You make your own clock.
First decide how many seconds you have in a day cycle. Is it realistic 1:1 or sped up?
Then just gametime ٪ total seconds
To keep the time within the day range.
Whatever the value out of that, is the “seconds” for “today”.
Then you do your math to solve sun positioning.
Assuming you are on the equator, and that the sun travels across the sky previsely (which it does not in reality even at the equator) you can simplify this out to percentages, or degrees.
your days seconds/360 = ratio of degree for each second.
That multiplied by your day’s seconds is therefore the sun rotation on a single axis.
Obviously you need proper math.
And also somewhat not obviously, the sun doesn’t rise and set at the same time.
On earth that’s caused by the tilt of earth’s axis and your position on the globe. Which is also part of what is required to calculate the path of the sun across the sky.
(Also earths rotation is not a constant, but being that we are talking microseconds of difference lets just mention that to add to people’s general knowledge?)

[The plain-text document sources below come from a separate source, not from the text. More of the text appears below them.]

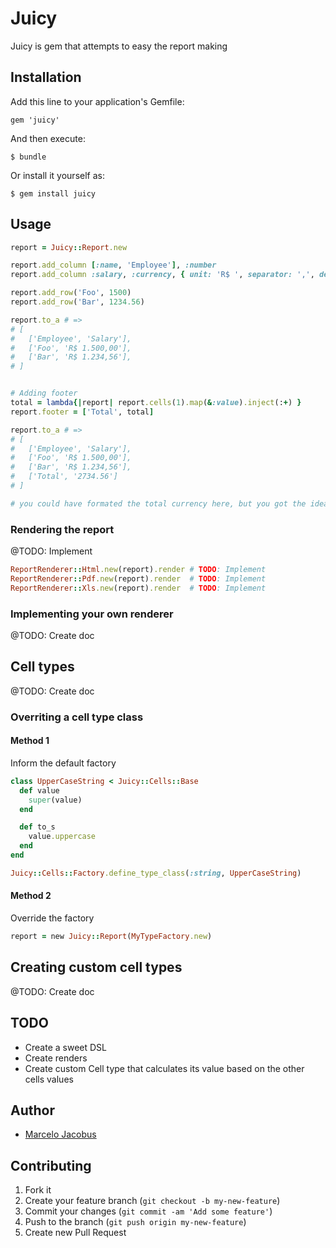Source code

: # Juicy

Juicy is gem that attempts to easy the report making

## Installation

Add this line to your application's Gemfile:

    gem 'juicy'

And then execute:

    $ bundle

Or install it yourself as:

    $ gem install juicy

## Usage

```ruby
report = Juicy::Report.new

report.add_column [:name, 'Employee'], :number
report.add_column :salary, :currency, { unit: 'R$ ', separator: ',', delimiter: '.' }

report.add_row('Foo', 1500)
report.add_row('Bar', 1234.56)

report.to_a # =>
# [
#   ['Employee', 'Salary'],
#   ['Foo', 'R$ 1.500,00'],
#   ['Bar', 'R$ 1.234,56'],
# ]


# Adding footer
total = lambda{|report| report.cells(1).map(&:value).inject(:+) }
report.footer = ['Total', total]

report.to_a # =>
# [
#   ['Employee', 'Salary'],
#   ['Foo', 'R$ 1.500,00'],
#   ['Bar', 'R$ 1.234,56'],
#   ['Total', '2734.56']
# ]

# you could have formated the total currency here, but you got the idea

```

### Rendering the report
@TODO: Implement

```ruby
ReportRenderer::Html.new(report).render # TODO: Implement
ReportRenderer::Pdf.new(report).render  # TODO: Implement
ReportRenderer::Xls.new(report).render  # TODO: Implement
```

### Implementing your own renderer
@TODO: Create doc

## Cell types
@TODO: Create doc

### Overriting a cell type class

#### Method 1
Inform the default factory

```ruby
class UpperCaseString < Juicy::Cells::Base
  def value
    super(value)
  end

  def to_s
    value.uppercase
  end
end

Juicy::Cells::Factory.define_type_class(:string, UpperCaseString)
```

#### Method 2
Override the factory

```ruby
report = new Juicy::Report(MyTypeFactory.new)
```

## Creating custom cell types
@TODO: Create doc

## TODO
- Create a sweet DSL
- Create renders
- Create custom Cell type that calculates its value based on the other cells values

## Author
- [Marcelo Jacobus](https://github.com/mjacobus)


## Contributing

1. Fork it
2. Create your feature branch (`git checkout -b my-new-feature`)
3. Commit your changes (`git commit -am 'Add some feature'`)
4. Push to the branch (`git push origin my-new-feature`)
5. Create new Pull Request
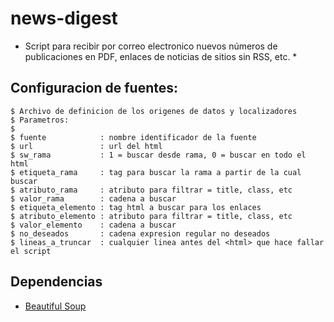 news-digest
===========

* Script para recibir por correo electronico nuevos números de publicaciones en PDF, enlaces de noticias de sitios sin RSS, etc. *

## Configuracion de fuentes:

    $ Archivo de definicion de los origenes de datos y localizadores
    $ Parametros:
    $ 
    $ fuente            : nombre identificador de la fuente
    $ url               : url del html
    $ sw_rama           : 1 = buscar desde rama, 0 = buscar en todo el html
    $ etiqueta_rama     : tag para buscar la rama a partir de la cual buscar
    $ atributo_rama     : atributo para filtrar = title, class, etc
    $ valor_rama        : cadena a buscar
    $ etiqueta_elemento : tag html a buscar para los enlaces
    $ atributo_elemento : atributo para filtrar = title, class, etc
    $ valor_elemento    : cadena a buscar
    $ no_deseados       : cadena expresion regular no deseados
    $ lineas_a_truncar  : cualquier linea antes del <html> que hace fallar el script

## Dependencias

- [Beautiful Soup](http://www.crummy.com/software/BeautifulSoup/)

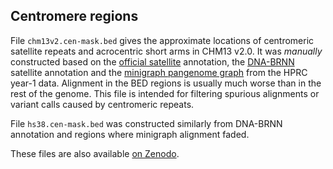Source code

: ## Centromere regions

File `chm13v2.cen-mask.bed` gives the approximate locations of centromeric
satellite repeats and acrocentric short arms in CHM13 v2.0. It was *manually*
constructed based on the [official satellite][cen-sat] annotation, the
[DNA-BRNN][dna-brnn] satellite annotation and the [minigraph pangenome
graph][HPRC-mg] from the HPRC year-1 data. Alignment in the BED regions is
usually much worse than in the rest of the genome. This file is intended for
filtering spurious alignments or variant calls caused by centromeric repeats.

File `hs38.cen-mask.bed` was constructed similarly from DNA-BRNN annotation and
regions where minigraph alignment faded.

These files are also available [on Zenodo][zenodo].

[cen-sat]: https://s3-us-west-2.amazonaws.com/human-pangenomics/T2T/CHM13/assemblies/annotation/chm13v2.0_censat_v2.0.bed
[dna-brnn]: https://github.com/lh3/dna-brnn
[HPRC-mg]: https://zenodo.org/records/10693675
[zenodo]: https://zenodo.org/records/10963019
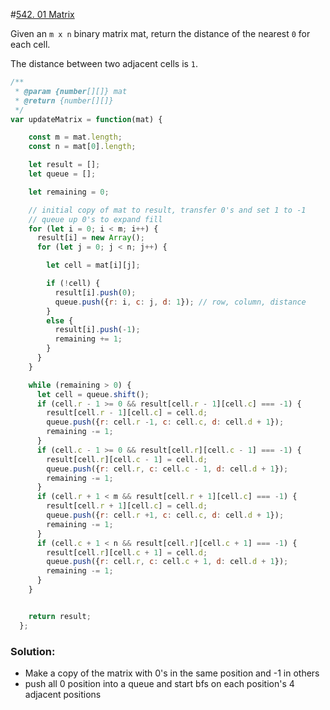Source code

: #[542. 01 Matrix](https://leetcode.com/problems/01-matrix/)

Given an `m x n` binary matrix mat, return the distance of the nearest `0` for each cell.

The distance between two adjacent cells is `1`.

```javascript
/**
 * @param {number[][]} mat
 * @return {number[][]}
 */
var updateMatrix = function(mat) {

    const m = mat.length;
    const n = mat[0].length;

    let result = [];
    let queue = [];

    let remaining = 0;

    // initial copy of mat to result, transfer 0's and set 1 to -1
    // queue up 0's to expand fill
    for (let i = 0; i < m; i++) {
      result[i] = new Array();
      for (let j = 0; j < n; j++) {

        let cell = mat[i][j];

        if (!cell) {
          result[i].push(0);
          queue.push({r: i, c: j, d: 1}); // row, column, distance
        }
        else {
          result[i].push(-1);
          remaining += 1;
        }
      }
    }

    while (remaining > 0) {
      let cell = queue.shift();
      if (cell.r - 1 >= 0 && result[cell.r - 1][cell.c] === -1) {
        result[cell.r - 1][cell.c] = cell.d;
        queue.push({r: cell.r -1, c: cell.c, d: cell.d + 1});
        remaining -= 1;
      }
      if (cell.c - 1 >= 0 && result[cell.r][cell.c - 1] === -1) {
        result[cell.r][cell.c - 1] = cell.d;
        queue.push({r: cell.r, c: cell.c - 1, d: cell.d + 1});
        remaining -= 1;
      }
      if (cell.r + 1 < m && result[cell.r + 1][cell.c] === -1) {
        result[cell.r + 1][cell.c] = cell.d;
        queue.push({r: cell.r +1, c: cell.c, d: cell.d + 1});
        remaining -= 1;
      }
      if (cell.c + 1 < n && result[cell.r][cell.c + 1] === -1) {
        result[cell.r][cell.c + 1] = cell.d;
        queue.push({r: cell.r, c: cell.c + 1, d: cell.d + 1});
        remaining -= 1;
      }
    }


    return result;
  };
```

### Solution:

- Make a copy of the matrix with 0's in the same position and -1 in others
- push all 0 position into a queue and start bfs on each position's 4 adjacent positions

I would suggest you decide how to mimic the behaviours based on an oversimplification.
Pick what season your game is going into or set up a table for progression of seasons.
Choose how many days per seaon. Then pick sunrise/sunset maximums for that season.
With that range you decided:
Assume the sun position like for the equator scenario above within the initial range.
Next day, move sun set to a lesser value for winter, a higher value for summer.
(Value should be max range - prev season max range / total day of season greater or smaller).
In the end the sun rotation will always be the same, but the “time” at which it comes will now be different.
Good enough for most games.
Not good at all for realistic stuff. But we already said you need to implement real sun positions for that
Ps.
I dont think engine rotators work on degrees. Though i do seem to recall that the light vector did rotate from 0 to 360.
Anyways. You can always 2PI radians to a unit circle.
The probelm will be floating point precision if you can’t c++ and use Double.